MATERIAL SUPPLIED |
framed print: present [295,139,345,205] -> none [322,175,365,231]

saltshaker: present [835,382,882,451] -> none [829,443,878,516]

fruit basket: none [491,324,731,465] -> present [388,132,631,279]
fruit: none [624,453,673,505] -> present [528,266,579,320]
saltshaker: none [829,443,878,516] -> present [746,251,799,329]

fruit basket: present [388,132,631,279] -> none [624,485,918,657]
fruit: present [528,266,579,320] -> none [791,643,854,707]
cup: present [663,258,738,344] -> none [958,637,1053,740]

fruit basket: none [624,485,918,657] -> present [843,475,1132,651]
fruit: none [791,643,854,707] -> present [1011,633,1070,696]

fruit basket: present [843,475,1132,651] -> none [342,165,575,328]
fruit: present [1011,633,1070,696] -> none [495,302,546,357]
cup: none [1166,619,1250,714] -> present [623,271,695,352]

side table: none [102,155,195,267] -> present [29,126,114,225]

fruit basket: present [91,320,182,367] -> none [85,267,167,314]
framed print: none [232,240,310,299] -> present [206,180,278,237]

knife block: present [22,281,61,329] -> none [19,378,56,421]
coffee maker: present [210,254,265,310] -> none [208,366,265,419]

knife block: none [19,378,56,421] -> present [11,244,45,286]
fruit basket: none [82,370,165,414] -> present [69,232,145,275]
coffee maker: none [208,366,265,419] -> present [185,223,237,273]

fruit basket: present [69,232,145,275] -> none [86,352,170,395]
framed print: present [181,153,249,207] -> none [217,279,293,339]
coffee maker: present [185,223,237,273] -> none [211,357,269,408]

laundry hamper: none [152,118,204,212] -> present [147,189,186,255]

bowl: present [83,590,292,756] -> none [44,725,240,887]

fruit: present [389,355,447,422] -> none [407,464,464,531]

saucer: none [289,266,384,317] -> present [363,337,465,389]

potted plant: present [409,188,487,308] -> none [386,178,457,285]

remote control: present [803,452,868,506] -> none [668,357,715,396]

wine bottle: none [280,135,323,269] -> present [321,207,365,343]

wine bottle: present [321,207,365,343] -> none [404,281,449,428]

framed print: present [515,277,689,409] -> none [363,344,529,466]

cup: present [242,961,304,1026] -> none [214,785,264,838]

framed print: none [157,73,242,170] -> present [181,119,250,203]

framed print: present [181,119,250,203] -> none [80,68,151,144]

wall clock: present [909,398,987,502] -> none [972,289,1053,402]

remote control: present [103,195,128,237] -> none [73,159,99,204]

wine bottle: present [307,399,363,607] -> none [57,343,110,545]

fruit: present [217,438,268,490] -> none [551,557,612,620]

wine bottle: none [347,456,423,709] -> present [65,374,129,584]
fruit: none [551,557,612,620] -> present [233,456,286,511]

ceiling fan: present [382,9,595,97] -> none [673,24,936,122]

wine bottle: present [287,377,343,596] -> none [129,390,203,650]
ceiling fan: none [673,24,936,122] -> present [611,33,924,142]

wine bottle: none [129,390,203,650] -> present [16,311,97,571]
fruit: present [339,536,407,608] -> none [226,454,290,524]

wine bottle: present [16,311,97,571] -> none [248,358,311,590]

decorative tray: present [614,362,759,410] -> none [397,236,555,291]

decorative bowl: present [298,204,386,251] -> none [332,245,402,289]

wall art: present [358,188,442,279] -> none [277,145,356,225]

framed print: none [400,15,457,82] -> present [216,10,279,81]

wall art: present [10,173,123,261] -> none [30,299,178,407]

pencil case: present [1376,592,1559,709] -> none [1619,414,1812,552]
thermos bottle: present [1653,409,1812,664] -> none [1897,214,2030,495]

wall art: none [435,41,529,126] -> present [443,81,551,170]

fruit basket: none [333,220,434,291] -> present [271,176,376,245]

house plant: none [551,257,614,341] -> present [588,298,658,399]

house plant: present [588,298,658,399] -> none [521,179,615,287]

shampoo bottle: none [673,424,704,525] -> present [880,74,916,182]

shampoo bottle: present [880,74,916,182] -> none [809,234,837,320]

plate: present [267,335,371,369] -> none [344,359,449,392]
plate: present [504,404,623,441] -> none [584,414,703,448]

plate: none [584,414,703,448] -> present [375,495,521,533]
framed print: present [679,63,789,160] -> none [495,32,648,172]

EXERCISE PROMPT |
Repeat exactly the lines of the data from the first one through the line with "cup: present [663,258,738,344]", both of them included.

ANSWER AREA |
framed print: present [295,139,345,205] -> none [322,175,365,231]

saltshaker: present [835,382,882,451] -> none [829,443,878,516]

fruit basket: none [491,324,731,465] -> present [388,132,631,279]
fruit: none [624,453,673,505] -> present [528,266,579,320]
saltshaker: none [829,443,878,516] -> present [746,251,799,329]

fruit basket: present [388,132,631,279] -> none [624,485,918,657]
fruit: present [528,266,579,320] -> none [791,643,854,707]
cup: present [663,258,738,344] -> none [958,637,1053,740]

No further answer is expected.